--- WHAT THE TASK REQUIRES ---
Answer these questions about the passage headed "Thirty One":
1. From which book, and from what year, is the opening quotation taken?
2. On what day and date does the visit to the embassy take place?
3. What does Miss Rowe say has now arrived?

--- EXERCISE PASSAGE ---
THIRTY ONE



“It is not at all uncommon for someone to arrive at a scene of brutality or injustice and, with a sympathetic murmur or heroic flourish, attack the victim. It happens all the time.”

Renata Adler, Speedboat, 1977



Wednesday 29th August. Arriving once more, experiencing that ‘air lock’ feeling, passing through the gateway of the British embassy, leaving the dust and pollution behind us, and walking through into the fragrant flower beds, trimmed lawns, and tranquillity of this impossibly fresh oasis – refreshed courtesy of, as Bogdan remarked, ‘Perfidious Albion’. We had decided to leave our visit until mid morning, in the faint hope that in the space of 24 hours, the Home Office had been contacted and had woken up to the problem. Perhaps by now they had remembered, after all, to telex the entry clearance. 


We presented ourselves, again, at the main entrance where, with obvious reluctance, the security guard buzzed me through to the entrance hall.


For once, I was not kept waiting long, and Miss Rowe called me into her office.


“Entry clearance has, now, arrived.”


“That’s a relief. Did it, by chance, come yesterday?”


The Vice Consul looked as if she had just swallowed something unpleasant. “I’m not sure,” she muttered.

--- EXTRACTED INFORMATION ---
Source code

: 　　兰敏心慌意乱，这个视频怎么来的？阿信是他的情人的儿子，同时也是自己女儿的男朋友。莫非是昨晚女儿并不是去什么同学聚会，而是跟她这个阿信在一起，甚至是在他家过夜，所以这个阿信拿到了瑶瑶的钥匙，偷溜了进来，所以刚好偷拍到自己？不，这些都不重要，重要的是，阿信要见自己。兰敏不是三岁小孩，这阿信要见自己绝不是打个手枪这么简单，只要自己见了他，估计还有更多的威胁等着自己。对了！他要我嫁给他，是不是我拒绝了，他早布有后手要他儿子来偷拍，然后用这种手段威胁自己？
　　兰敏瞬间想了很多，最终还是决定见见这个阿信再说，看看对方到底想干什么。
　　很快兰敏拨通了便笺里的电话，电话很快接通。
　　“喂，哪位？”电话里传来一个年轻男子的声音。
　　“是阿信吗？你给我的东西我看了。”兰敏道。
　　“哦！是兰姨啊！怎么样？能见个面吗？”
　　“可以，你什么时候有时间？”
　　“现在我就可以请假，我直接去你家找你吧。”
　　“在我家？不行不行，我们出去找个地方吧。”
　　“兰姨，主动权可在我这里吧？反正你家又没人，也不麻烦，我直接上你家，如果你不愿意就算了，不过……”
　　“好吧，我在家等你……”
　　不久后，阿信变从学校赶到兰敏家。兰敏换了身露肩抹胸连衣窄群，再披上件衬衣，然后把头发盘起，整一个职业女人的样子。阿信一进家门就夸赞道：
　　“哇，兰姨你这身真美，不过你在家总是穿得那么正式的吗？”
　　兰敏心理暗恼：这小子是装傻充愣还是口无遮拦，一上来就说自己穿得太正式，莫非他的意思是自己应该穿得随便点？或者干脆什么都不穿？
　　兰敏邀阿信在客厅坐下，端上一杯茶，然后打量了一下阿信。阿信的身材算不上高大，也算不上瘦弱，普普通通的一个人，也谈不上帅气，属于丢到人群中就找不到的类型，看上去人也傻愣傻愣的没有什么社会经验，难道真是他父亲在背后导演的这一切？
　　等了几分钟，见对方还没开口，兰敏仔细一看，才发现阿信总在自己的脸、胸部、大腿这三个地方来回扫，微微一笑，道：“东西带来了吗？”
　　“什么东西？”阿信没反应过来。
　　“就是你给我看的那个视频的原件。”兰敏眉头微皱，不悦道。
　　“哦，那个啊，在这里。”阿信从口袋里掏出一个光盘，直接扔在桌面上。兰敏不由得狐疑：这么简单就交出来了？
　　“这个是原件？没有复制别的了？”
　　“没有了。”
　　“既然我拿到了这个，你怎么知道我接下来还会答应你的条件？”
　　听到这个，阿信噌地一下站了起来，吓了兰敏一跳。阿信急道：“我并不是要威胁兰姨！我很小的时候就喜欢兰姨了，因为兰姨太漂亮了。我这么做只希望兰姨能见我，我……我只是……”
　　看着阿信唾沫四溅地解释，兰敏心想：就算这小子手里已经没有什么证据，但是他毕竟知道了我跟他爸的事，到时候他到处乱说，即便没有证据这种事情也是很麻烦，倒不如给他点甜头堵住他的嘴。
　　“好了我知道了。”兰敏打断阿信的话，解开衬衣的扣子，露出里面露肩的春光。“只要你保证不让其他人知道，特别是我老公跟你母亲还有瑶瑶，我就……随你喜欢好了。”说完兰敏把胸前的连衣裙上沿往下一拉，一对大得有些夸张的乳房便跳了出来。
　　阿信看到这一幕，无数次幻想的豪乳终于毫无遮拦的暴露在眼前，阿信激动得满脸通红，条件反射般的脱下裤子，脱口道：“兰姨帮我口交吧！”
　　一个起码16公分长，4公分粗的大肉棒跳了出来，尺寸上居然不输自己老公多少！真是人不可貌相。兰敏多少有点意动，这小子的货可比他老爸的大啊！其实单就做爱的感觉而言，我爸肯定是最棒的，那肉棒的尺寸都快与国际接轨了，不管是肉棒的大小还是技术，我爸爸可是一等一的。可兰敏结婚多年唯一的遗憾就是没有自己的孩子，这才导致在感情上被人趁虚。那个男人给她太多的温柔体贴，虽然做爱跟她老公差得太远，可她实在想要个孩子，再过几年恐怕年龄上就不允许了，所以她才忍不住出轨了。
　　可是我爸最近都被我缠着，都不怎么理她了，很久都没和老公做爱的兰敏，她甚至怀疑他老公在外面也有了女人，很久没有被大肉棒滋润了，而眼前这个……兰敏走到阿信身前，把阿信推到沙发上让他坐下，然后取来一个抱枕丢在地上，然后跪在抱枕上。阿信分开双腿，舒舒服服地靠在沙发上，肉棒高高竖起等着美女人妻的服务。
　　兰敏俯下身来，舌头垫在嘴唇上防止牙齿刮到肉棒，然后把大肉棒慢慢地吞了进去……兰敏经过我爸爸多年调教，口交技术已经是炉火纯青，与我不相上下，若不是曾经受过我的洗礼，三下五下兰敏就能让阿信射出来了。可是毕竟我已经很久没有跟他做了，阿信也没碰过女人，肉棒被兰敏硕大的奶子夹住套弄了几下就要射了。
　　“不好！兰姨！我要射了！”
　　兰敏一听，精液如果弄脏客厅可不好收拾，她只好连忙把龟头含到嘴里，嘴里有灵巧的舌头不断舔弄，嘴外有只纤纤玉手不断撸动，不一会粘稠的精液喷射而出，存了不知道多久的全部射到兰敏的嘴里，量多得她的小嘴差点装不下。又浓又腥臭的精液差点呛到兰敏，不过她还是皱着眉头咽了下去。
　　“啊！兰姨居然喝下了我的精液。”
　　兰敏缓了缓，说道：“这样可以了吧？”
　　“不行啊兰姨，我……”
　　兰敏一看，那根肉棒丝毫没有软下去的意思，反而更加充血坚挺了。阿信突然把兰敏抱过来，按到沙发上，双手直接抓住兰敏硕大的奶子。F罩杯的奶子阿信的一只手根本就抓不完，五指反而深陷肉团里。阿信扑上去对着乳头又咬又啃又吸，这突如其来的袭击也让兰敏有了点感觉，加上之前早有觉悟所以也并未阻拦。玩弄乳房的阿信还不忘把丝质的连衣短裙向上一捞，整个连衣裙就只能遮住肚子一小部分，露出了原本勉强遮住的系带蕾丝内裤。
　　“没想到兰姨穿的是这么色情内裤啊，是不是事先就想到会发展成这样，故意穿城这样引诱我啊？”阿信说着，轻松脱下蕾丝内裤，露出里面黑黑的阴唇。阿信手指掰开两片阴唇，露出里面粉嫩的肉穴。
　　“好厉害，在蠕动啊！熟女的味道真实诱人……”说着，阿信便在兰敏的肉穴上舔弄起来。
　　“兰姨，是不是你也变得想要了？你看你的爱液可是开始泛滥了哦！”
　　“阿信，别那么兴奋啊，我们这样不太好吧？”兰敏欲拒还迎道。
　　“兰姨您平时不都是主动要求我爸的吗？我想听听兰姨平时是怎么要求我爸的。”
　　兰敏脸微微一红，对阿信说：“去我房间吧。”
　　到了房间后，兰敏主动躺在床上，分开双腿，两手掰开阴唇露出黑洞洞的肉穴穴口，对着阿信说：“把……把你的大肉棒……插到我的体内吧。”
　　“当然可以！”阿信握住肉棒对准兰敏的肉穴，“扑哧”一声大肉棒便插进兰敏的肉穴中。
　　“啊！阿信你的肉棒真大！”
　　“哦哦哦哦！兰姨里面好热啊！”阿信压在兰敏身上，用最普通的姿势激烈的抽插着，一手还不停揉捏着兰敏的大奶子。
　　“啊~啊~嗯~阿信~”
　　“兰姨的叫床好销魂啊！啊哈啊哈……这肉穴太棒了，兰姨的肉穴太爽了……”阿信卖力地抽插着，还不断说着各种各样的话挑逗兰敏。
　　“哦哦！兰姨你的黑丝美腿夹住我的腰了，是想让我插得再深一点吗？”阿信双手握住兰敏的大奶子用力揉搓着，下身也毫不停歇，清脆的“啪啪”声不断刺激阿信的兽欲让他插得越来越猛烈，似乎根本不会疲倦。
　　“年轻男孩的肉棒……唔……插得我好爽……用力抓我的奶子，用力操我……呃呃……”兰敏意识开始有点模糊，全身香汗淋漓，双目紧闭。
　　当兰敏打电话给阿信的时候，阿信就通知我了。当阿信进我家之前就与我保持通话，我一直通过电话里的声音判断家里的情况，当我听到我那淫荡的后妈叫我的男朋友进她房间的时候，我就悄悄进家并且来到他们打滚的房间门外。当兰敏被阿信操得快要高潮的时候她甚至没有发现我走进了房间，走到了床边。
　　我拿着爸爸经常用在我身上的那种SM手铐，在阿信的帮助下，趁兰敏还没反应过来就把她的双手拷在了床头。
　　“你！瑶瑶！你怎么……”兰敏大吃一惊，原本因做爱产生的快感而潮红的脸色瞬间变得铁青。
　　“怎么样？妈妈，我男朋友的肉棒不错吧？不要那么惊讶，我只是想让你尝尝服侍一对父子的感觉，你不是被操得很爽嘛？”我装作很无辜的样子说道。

--- ANSWER FOR THIS EXERCISE ---
1. Speedboat, 1977
2. Wednesday 29th August
3. Entry clearance